__WORK INSTRUCTIONS__:
Every line of the records below that holds the word "drag" belongs in the answer.

__SUPPLIED DATA__:
↓

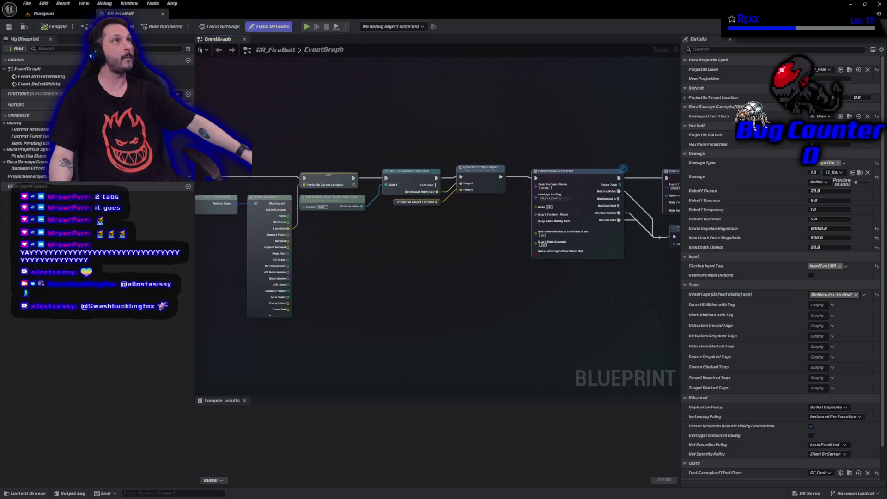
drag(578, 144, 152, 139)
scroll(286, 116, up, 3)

↑
↓

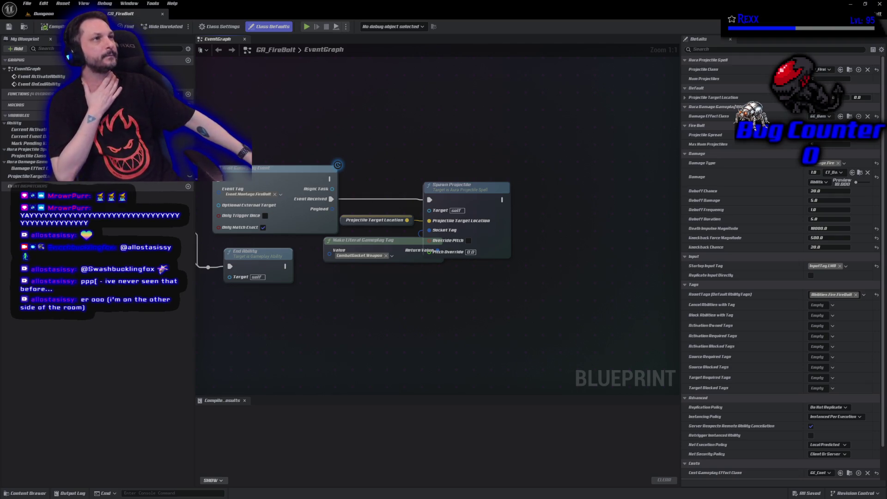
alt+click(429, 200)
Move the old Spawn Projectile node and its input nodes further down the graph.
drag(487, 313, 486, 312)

↑
↓

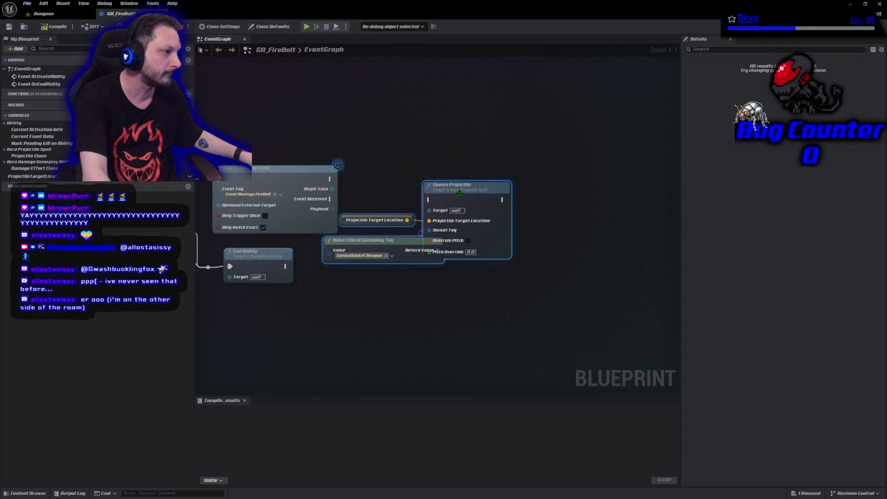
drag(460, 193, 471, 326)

↑

__RESULT__:
drag(578, 144, 152, 139)
drag(487, 313, 486, 312)
drag(460, 193, 471, 326)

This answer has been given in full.